Exercise details — Count how many lines in the rows below contain the string "خارجه", with case taken into account. Give only the number.

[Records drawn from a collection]
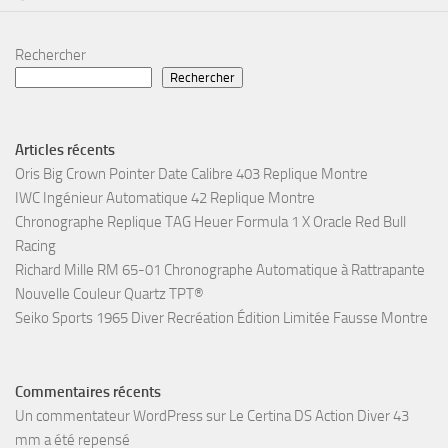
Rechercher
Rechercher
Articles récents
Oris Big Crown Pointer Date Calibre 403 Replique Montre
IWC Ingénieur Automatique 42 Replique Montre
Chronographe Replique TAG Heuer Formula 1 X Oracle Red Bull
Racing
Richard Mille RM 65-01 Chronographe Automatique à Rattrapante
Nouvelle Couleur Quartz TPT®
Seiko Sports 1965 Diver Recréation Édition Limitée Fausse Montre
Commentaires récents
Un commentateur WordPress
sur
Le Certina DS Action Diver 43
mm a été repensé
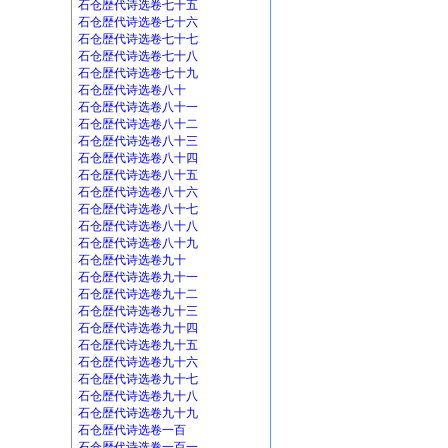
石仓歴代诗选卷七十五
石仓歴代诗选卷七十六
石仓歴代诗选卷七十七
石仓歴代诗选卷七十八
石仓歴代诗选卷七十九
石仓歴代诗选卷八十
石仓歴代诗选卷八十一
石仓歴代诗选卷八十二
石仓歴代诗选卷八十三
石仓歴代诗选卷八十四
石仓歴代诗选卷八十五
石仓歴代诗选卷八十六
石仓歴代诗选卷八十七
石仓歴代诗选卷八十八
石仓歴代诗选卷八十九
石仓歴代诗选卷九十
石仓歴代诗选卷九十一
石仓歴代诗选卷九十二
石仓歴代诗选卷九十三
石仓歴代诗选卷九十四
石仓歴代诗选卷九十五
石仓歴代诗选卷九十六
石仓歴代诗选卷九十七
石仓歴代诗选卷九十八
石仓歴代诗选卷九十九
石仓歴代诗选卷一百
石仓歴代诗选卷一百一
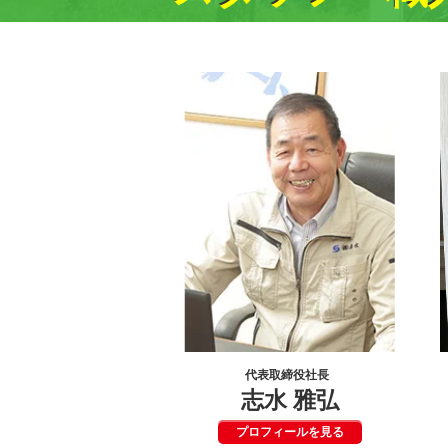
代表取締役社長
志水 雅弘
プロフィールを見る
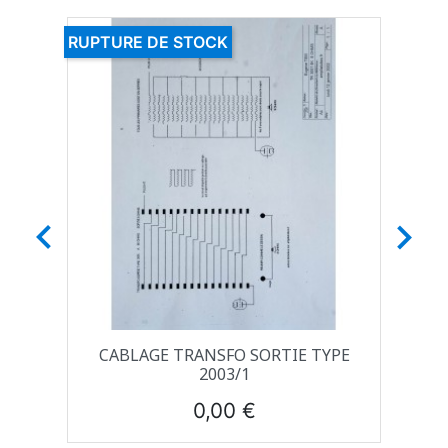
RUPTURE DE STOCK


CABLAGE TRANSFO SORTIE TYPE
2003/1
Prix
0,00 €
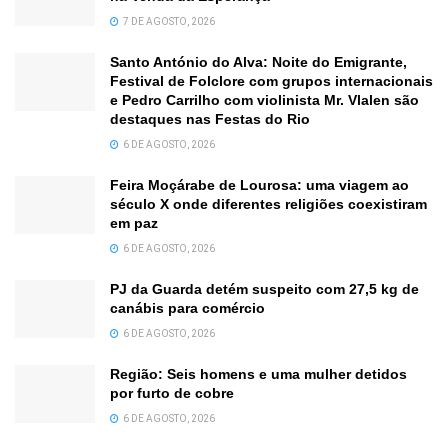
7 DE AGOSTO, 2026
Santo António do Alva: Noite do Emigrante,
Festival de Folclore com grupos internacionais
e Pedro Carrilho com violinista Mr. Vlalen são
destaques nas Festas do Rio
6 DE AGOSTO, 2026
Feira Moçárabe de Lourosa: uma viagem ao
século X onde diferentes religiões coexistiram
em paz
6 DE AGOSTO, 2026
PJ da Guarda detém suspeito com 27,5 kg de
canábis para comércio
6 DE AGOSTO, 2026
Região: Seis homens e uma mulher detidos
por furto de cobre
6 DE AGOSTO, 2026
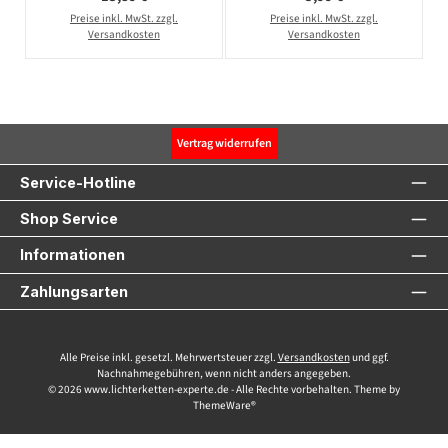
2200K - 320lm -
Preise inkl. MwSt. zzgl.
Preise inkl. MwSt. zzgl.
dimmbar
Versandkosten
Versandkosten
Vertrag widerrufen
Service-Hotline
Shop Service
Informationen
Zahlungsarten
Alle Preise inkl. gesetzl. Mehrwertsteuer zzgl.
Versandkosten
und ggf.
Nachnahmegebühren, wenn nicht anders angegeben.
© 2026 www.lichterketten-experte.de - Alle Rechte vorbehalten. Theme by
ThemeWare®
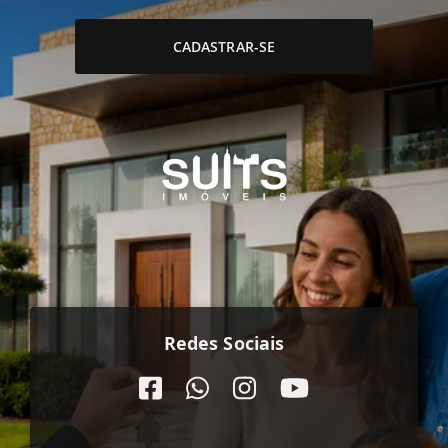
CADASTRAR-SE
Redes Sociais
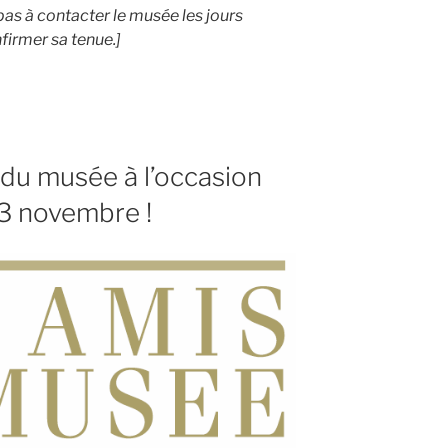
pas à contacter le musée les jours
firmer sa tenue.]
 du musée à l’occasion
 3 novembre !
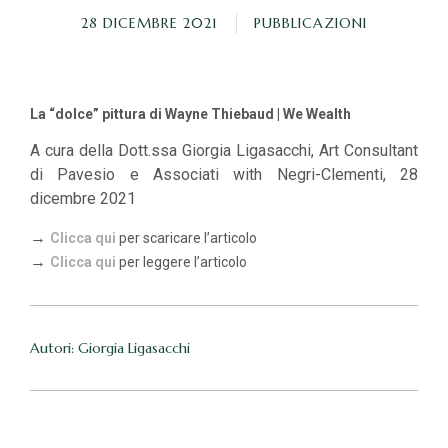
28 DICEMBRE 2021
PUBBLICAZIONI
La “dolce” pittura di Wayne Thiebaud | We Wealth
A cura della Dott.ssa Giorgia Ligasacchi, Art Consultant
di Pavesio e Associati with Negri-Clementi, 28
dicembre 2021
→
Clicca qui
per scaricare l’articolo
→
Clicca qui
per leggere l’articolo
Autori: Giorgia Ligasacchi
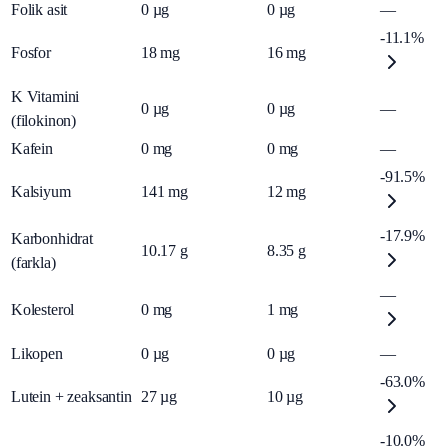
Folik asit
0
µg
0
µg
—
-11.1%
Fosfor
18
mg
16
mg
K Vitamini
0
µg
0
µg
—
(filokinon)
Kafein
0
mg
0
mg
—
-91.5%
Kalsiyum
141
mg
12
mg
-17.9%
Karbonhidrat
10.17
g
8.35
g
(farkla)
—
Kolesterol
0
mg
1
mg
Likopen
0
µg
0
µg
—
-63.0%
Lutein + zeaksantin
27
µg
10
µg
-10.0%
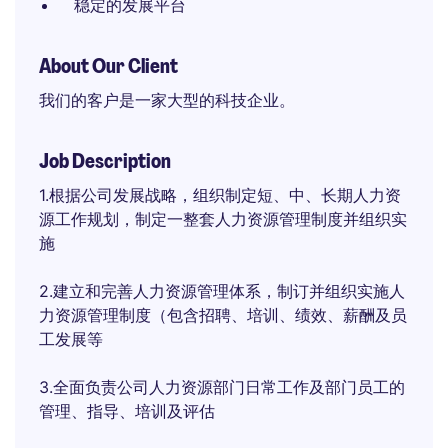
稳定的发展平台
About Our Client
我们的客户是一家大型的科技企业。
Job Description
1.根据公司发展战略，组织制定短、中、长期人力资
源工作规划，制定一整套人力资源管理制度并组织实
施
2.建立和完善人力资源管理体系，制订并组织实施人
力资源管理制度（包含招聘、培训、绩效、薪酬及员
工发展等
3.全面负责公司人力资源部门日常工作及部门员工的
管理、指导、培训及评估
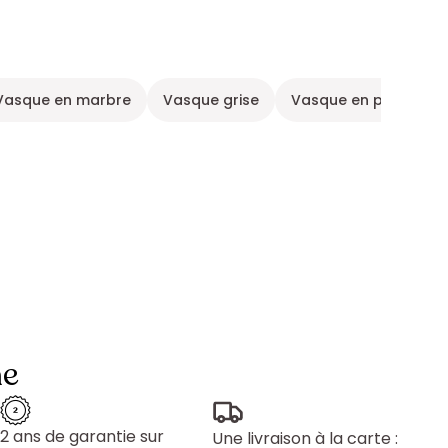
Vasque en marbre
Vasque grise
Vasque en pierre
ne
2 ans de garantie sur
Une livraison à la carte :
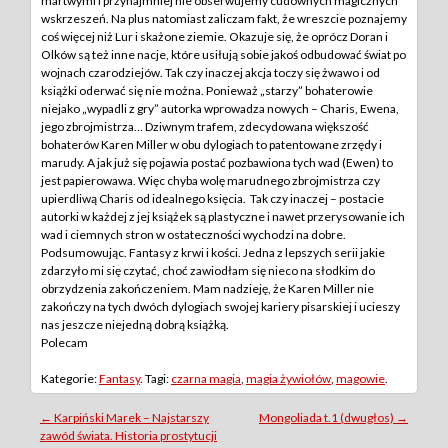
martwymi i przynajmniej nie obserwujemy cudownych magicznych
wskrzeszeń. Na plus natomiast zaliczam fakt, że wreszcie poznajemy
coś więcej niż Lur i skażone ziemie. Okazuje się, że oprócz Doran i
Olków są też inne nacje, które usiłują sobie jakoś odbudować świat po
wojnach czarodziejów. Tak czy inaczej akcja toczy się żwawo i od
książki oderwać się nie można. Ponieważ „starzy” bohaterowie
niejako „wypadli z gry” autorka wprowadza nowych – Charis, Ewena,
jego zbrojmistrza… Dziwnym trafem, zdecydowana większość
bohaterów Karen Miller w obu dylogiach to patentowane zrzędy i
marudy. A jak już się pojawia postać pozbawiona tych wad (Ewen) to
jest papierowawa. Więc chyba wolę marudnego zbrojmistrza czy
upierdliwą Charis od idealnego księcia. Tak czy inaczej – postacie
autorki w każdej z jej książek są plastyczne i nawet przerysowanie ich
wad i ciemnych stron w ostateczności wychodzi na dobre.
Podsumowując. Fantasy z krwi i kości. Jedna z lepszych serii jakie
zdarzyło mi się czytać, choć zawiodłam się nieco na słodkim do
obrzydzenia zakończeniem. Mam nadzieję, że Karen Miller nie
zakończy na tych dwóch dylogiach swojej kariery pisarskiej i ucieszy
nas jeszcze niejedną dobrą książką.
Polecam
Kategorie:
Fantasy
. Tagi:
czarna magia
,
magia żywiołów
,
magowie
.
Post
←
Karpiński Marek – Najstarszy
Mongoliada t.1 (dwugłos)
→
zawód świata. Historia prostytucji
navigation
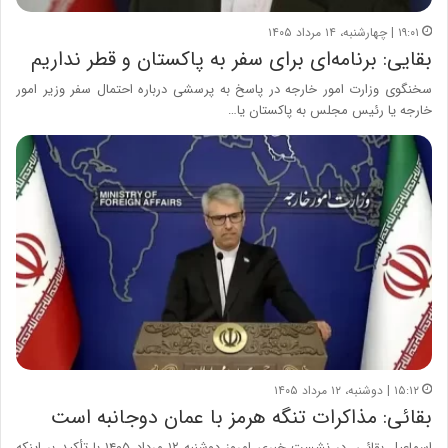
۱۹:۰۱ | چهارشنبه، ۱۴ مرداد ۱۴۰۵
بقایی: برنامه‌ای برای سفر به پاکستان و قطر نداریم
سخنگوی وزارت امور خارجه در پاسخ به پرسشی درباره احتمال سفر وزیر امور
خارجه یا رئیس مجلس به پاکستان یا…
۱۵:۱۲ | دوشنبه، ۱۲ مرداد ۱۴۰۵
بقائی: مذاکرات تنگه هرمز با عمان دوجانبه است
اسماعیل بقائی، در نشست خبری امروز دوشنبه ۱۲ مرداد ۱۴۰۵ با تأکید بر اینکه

Response — 2